● Information provided
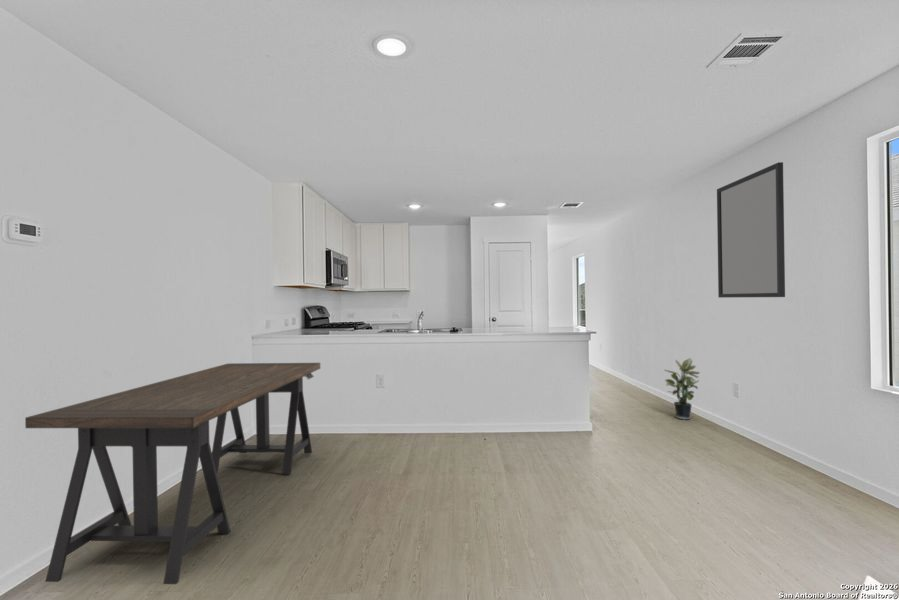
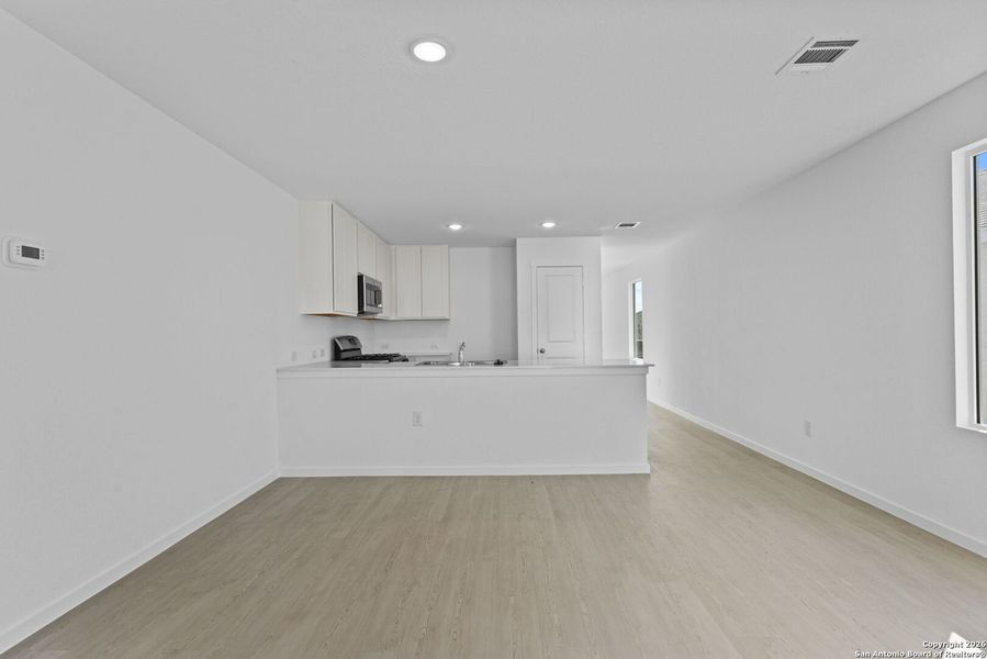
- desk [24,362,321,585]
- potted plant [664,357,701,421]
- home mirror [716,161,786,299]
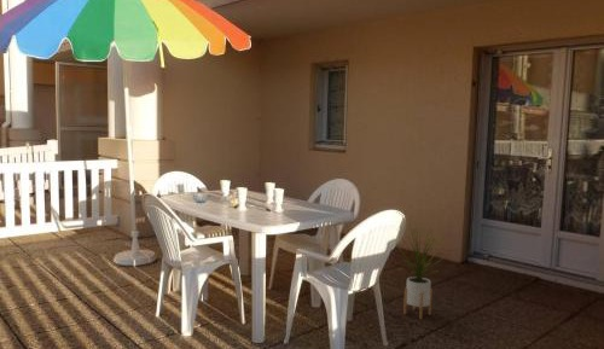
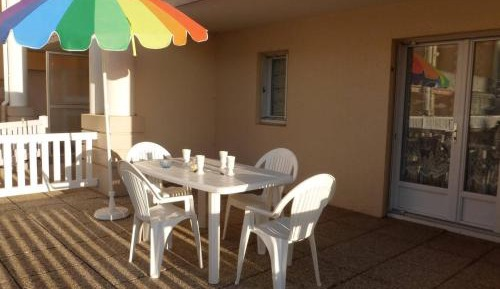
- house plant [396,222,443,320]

● Aim of the task
Provide the number of lines above in which the word "plant" appears, with no further words.

● Task answer
2